Joseph, son of Jechiel haKohen, his wife Chandlin and his daughter;
Yechiel haKohen, his wife Jutta and his three children;
Isaac, son of Baruch haKohen, his wife Jachnet, his son the
young Baruch, his mother-in-law the elderly Hanna, his daughter
Minna, her young son Koplin, and her [other] six children;
Jacob, son of Baruch haKohen, his wife Tube, his young son
Michel, his unmarried daughter Dolce and his [other] four children;
Yechiel, son of Yekutiel haKohen, his wife Miriam and his eight children;
Dolce, daughter of Yekutiel haKohen, and her six children....
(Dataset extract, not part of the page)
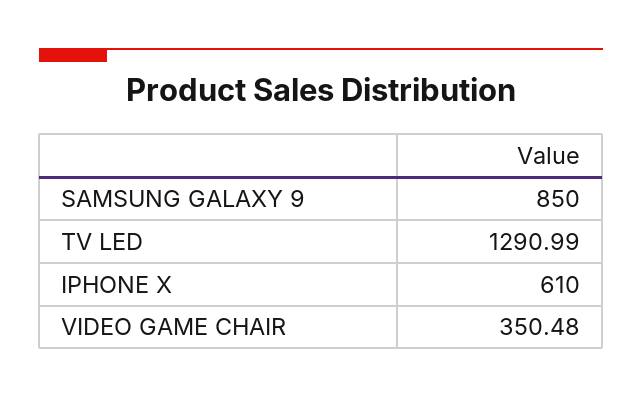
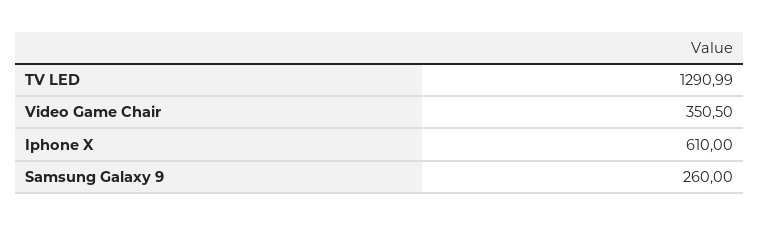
SAMSUNG GALAXY 9: 850 -> 260
VIDEO GAME CHAIR: 350.48 -> 350.5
Wives and husbands, daughters and sons, grandparents. Names kept alive only by the Nuremberg Memorbuch. Names of 562 people burned to death on the eve of Saint Nicholas Day in 1349. Names of Jews.

Emperor Charles IV, so fondly remembered in Prague, inspired the mob that murdered them.

Urban renewal, medieval style: erasing Jewish homes and a synagogue to build a market square and a church. Add fear stoked by the greedy, powerful men in the emperor’s ear. Together they inflamed on that holy night the dehumanizing hatred that flickers within my own Christian tradition. In that city, Christian feet tramped church stairs formed from cemetery stones (pictured).

For a Christian historian to remember in words the names of Jews—it is too little.

And then there was Saturday. More names to write. A new book of memory. Another city.

I have no words of solace today. No actions to take. None to recommend.  

I do have dear friends, and colleagues, and a treasured partnership between our own Xavier University and Hebrew Union College—now embodied by a historian and a Biblicist who help bind our institutions together. And so, on this All Saints' Day, I will hold them close, and stand alongside them, and work to remember how to hope.